On the cycle back, Utti explained that the truck from Udaipur was due today and that Mr. Shiv would be fulfilling a large order for a collection. I asked her about the girl at the workshop. “She’s from a nomadic tribe,” she said. “The Rao gave the tribe land so they could settle here.” Utti shook her head. “It hasn’t worked well. They brew alcohol and let their children go hungry. The girl is lucky to have the job. One day she was in the village plaiting rope, and Mr. Shiv saw how quick she was with her hands. Now she can earn money to help her family. She would be in the fields otherwise, and the lives of those women are very hard. Come here, let me show you this.” She stopped and wheeled her bike across the scrubland beside the road. I followed her to a flat area with rectangles of concrete set into the ground.
“See, these are their graves,” she said, pointing to tiny markings. “Look at the little holes drilled into the concrete. They come here and pour alcohol into the holes for their ancestors.” She threw her eyes to heaven. “They think they are honoring the dead by doing this” While we looked, a handful of children sidled up to us. They stood in front of us, rubbing their tummies and opening their mouths to mimic eating. Utti clapped her hands and remonstrated with them, and they melted away.
I went to the workshop the next day, and because I was made to feel welcome, every following day of my stay. I made myself useful where I could, threading the machines while Mr. Shiv laid the patterns and cut the fabric. I fetched rolls of thread and binding for the girl’s hand sewing, but she never looked at me. In the evenings, I loaded up my bicycle with cushion covers and caftans for the hotel shop, saving Mr. Shiv the journey. He was skilled with the different fabrics, and I learnt when to ask questions and when to be quiet.
One afternoon, I walked into the side room for a drink of water. The girl stood at the sink, gnawing at the skin of a mango that I had eaten earlier and placed in the bin.

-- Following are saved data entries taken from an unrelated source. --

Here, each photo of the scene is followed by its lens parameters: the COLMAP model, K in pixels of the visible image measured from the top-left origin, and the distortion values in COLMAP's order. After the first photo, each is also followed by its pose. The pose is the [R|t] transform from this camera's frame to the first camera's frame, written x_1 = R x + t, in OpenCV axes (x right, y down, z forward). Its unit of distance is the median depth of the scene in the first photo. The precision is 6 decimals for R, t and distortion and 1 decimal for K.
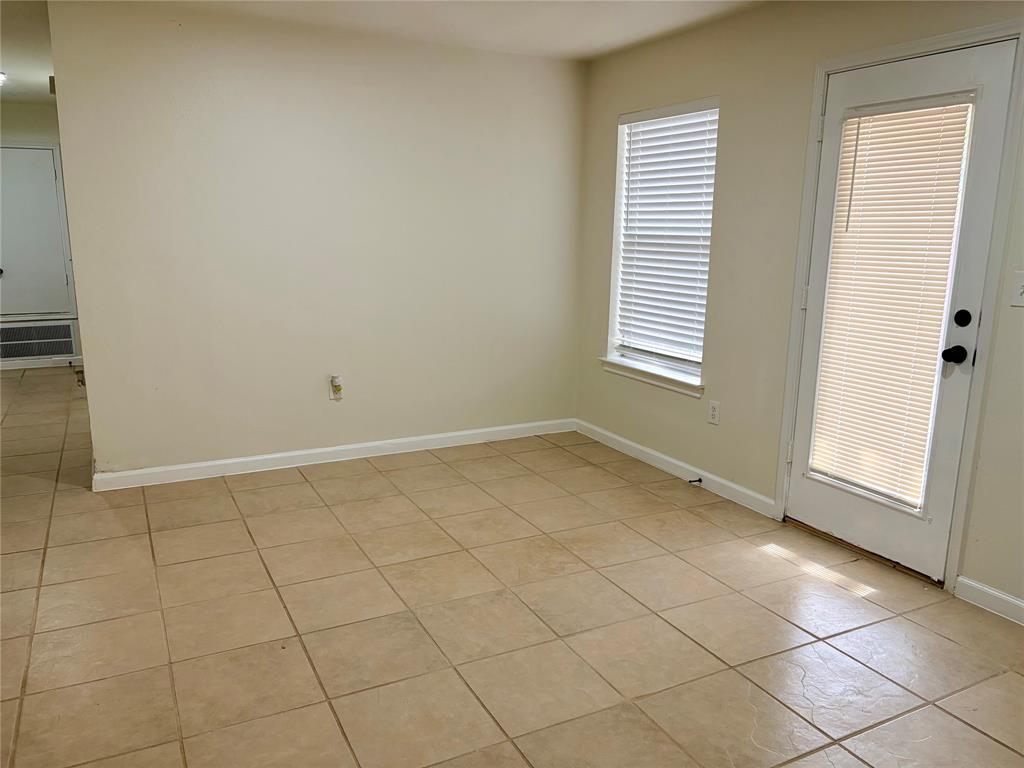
lens RADIAL K [[778.3, 0, 511.5], [0, 778.3, 389.9], [0, 0, 1]] dist [0.060061, -0.063044]
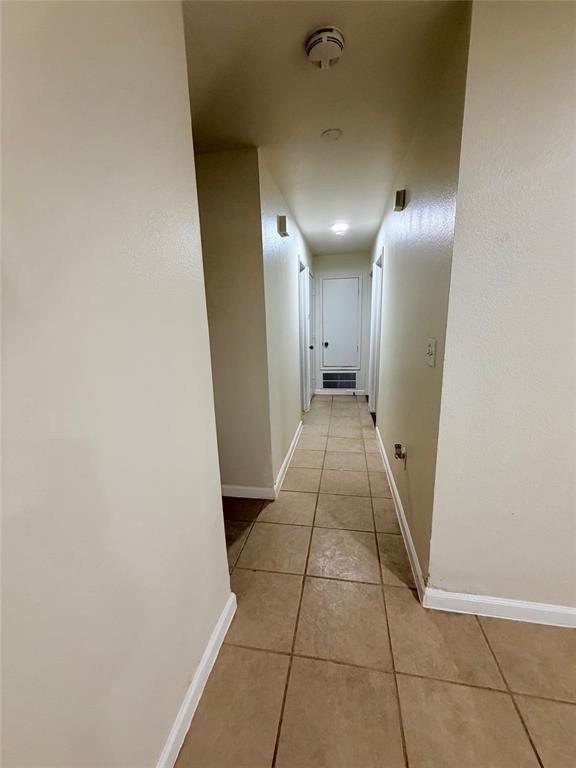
lens RADIAL K [[308.4, 0, 286.5], [0, 308.4, 382.0], [0, 0, 1]] dist [0.001709, 0.000129]
pose [[0.788496, 0.086812, -0.608883, -0.497878], [-0.089332, 0.995655, 0.026272, -0.133514], [0.608518, 0.033677, 0.792825, 0.663989]]
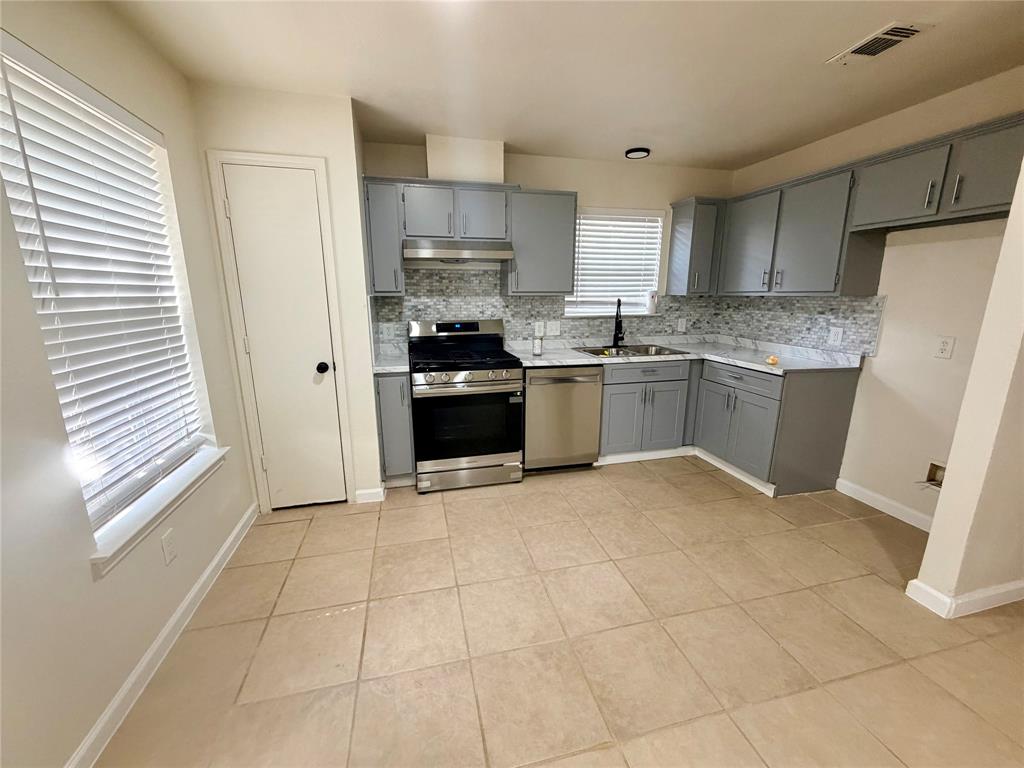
lens RADIAL K [[411.1, 0, 510.2], [0, 411.1, 383.2], [0, 0, 1]] dist [0.001709, 0.000129]
pose [[-0.972938, -0.063915, 0.222050, 0.130501], [0.035588, 0.908067, 0.417310, -0.179998], [-0.228308, 0.413920, -0.881218, 0.870030]]
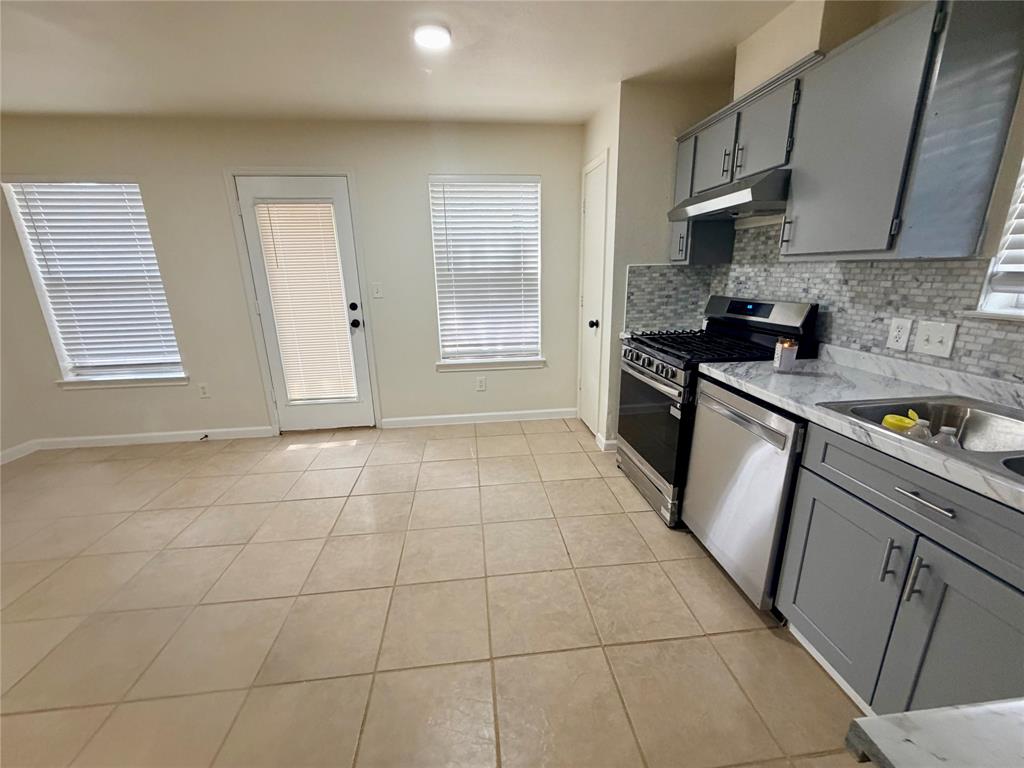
lens RADIAL K [[411.1, 0, 512.1], [0, 411.1, 382.4], [0, 0, 1]] dist [0.001709, 0.000129]
pose [[0.355077, -0.265553, 0.896327, -0.285295], [0.217956, 0.955898, 0.196859, -0.015768], [-0.909074, 0.125460, 0.397296, 0.145582]]
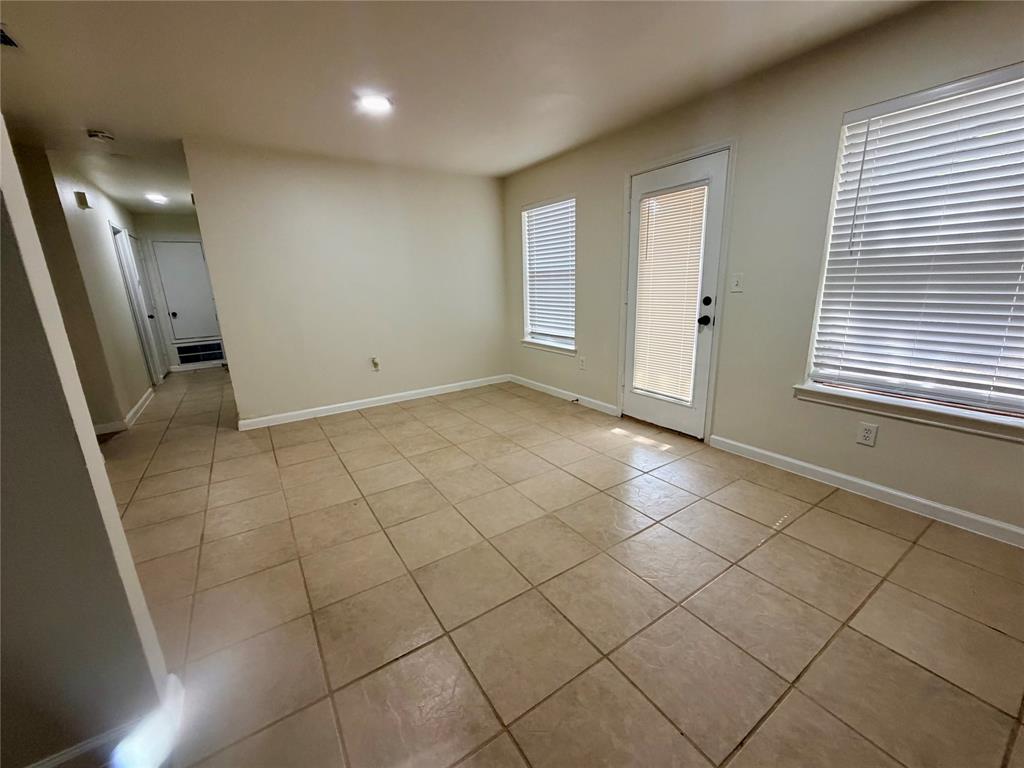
lens RADIAL K [[411.1, 0, 512.8], [0, 411.1, 384.6], [0, 0, 1]] dist [0.001709, 0.000129]
pose [[0.993233, -0.070968, 0.091934, -0.002451], [0.067255, 0.996814, 0.042886, 0.030210], [-0.094685, -0.036413, 0.994841, 0.035914]]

I withdrew before she could see me. Her bag hung on the back of her chair, and while Mr Shiv was busy at the table cutting fabric, I placed a five hundred rupee note inside it.
The next evening when I returned to the hotel after my visit to the workshop, I discovered the crumpled five hundred note in the bottom of my bag. It was the same note with the biro mark on the left side of its face that had caught my attention yesterday. It was the kind of mark that a bank teller would make while counting multiple notes. After that, I brought fruit and what food I could forage in the palace to the workshop and left it by the sink. Sometimes it was taken, and sometimes it wasn’t. If Mr. Shiv noticed it, he said nothing.
At the end of the week, on my last day at the workshop, Mr. Shiv pumped my hand enthusiastically. “Thank you, madam. It’s a great help, a great help.” The girl kept her head down, bending over the work. She looked tired, though her hands moved across the fabric compulsively. Any thoughts that I might have had about saying goodbye to her were stilled by her forbidding demeanor. As I reached the palace hotel, I realized that I did not know her name and, indeed, I had never heard anyone use it.
That evening, I took a stroll in the village before dinner. When I reached the square where I had first seen the girl, I took a moment to look around. There was no one there, save for a resting cow with its legs neatly folded under its bony body.